Although many businesses don’t have the resources, the need, or even the knowledge to take their data and do topological data analysis, the underlying point is the same. What Muthu did with the data and positions was to craft a solution around the data and the question at hand, rather than fitting a solution around previously prescribed categories, or, as Mathu himself said, we “learned in second grade that doesn’t work very well.” If the data doesn’t seem to fit the story, it may be time to change the story.
Approach No. 3:What can I do to create the best Expected Possession Value (EPV)? Or, the importance of using data to create leading indicators and predictors to set up a team for success
Another addition to the NBA’s analytics arsenal is the SportVU systems now part of every NBA arena. At its core, the system is a set of cameras that track the position of the ball and every player on the floor 25 times per second. When overlaid with play-by-play data from games, the system generates millions of data points, the value of which teams are still unlocking.
One recent insight is the development of Expected Possession Value. As Kirk Goldsberry outlined in his “DataBall” article on Grantland.com, at any given point during a game, there is an expected number of points a possession will produce. That number is based on player locations, player movement, player skill, and a host of other variables. Its core premise, though, is one of simplicity: What actions can each player take to maximize (or in the defense’s case, minimize) the EPV?
The story the data tells is clear. The Los Angeles Clippers’ Chris Paul, long known for being an excellent teammate, is great at setting up teammates in successful positions and had the most positive impact on EPV for the 2012-2013 season.

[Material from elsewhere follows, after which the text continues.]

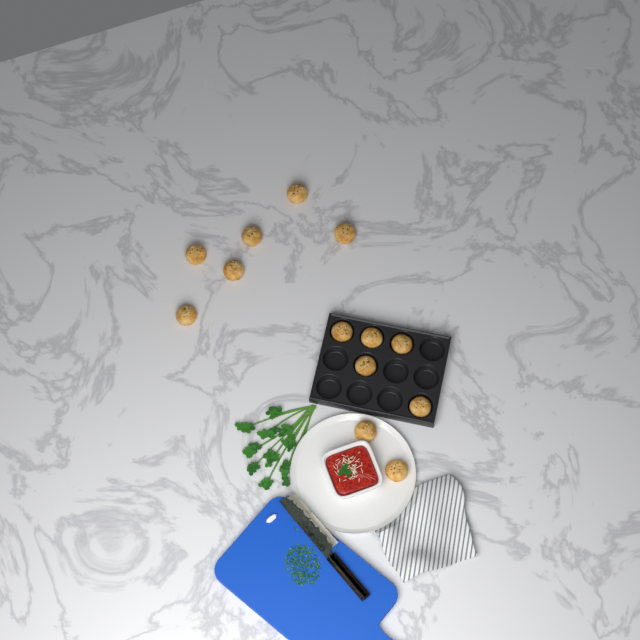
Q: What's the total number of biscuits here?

The Minnesota Timberwolves’ Ricky Rubio, criticized often for making poor decisions with the basketball, had the worst impact.
The value of the EPV metric is in what it measures. Box scores and shot charts tend to tell us stories about the results, but they are lagging indicators. EPV, however, acts as a leading indicator. It gives us information about the ways in which players can maximize their chances for success with each and every move they make. Although an organization’s data sets may not always be as rich, the story to tell should be the same: Ensure everyone is being set up with the best chance for success. Don’t just measure the outcomes.
Even though basketball is considered a game, those who are involved at the highest levels understand it to be a business. These new statistical insights show how teams constantly use information that can drive million- and billion-dollar decisions. As the teams are learning to draw ever-improving insights from the data, the NBA is generating revenue at an unbelievable pace. All of the growth may not stem from data-driven insights, but it’s hard to ignore the impact data is having on the basketball world and hard not to think about the possibilities more data-driven analysis could create for the corporate world as well.